All four merged into main. Pull requests 253, 254, 255, 256, closing issues 42, 241, 246, and 242.

Merged a batch of five safety-net fixes

A bunch of small things needed tidying up.

Done
the problem

A bunch of small things needed tidying up. A few server functions had no tests, so we couldn't be sure they saved data correctly. A past bug, where saving a workout set could silently lose its "intent" and "date", had been fixed but never had a test guarding it. Workout day-labels in one older code path weren't being cleaned up, so they could drift away from your history. And the set-logs table had a fake placeholder date ("1970-01-01") it would quietly fall back on if a real date was ever missing.

what I changed
  • Added a test that proves the "save your goal" server function writes to the database correctly, including not wiping out other saved state when you re-onboard. (#155)
  • Added tests that make sure a saved workout set always keeps its "intent" and "date". This locks in the earlier data-loss fix so it can't quietly come back. (#66)
  • Added a test that locks the exact shape of the goal message the app sends at onboarding, so the app and server can never drift out of agreement. (#154)
  • Cleaned up workout day-labels in the older program-building path so they match your real history, the same way a newer path already does. (#192 sibling)
  • Removed the fake "1970" fallback date on the set-logs table. Now a missing date fails loudly instead of silently saving a wrong one. (#67)
how I tested it

All the tests pass locally (the local run is what we trust). Two of the five showed a red mark in the automated cloud checks, I looked at both and confirmed they were unrelated hiccups (a known flaky phone-build job, and a one-off Supabase tool-install failure), not real problems with the changes.

All five merged into main. Pull requests 244, 248, 251, 245, 247, closing issues 155, 66, 154, 243, and 67.

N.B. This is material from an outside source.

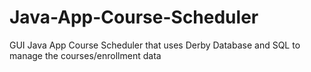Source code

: # Java-App-Course-Scheduler
GUI Java App Course Scheduler that uses Derby Database and SQL to manage the courses/enrollment data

Stopped bad workout "pattern" labels from sneaking in

When the app sends a workout to the server, each set can carry a "pattern" label, like "horizontalpush" for a bench press.

Done
the problem

When the app sends a workout to the server, each set can carry a "pattern" label, like "horizontal_push" for a bench press. The server keeps a fixed list of valid pattern names. But the old code trusted whatever the app sent, even made-up words. Those junk words got dropped into the "what you trained today" list. That list helps the app decide when to quietly clear an old injury or form note, so a junk label could trip that safety check by accident.

what I changed

The server now only accepts a pattern if it's on the real list of valid names. If the app sends junk, the server ignores it and works out the correct pattern from the exercise name instead. So bad data can't sneak in, and it also can't hide the right answer.

how I tested it

I wrote three tests first. Two of them failed before the fix (which proved the bug was real), then passed after. All the important tests pass (91 out of 91).

Done and merged. Filed as issue 239, fixed in pull request 240, now merged into the main branch, issue 239 is closed. (This is also the day the diary started.)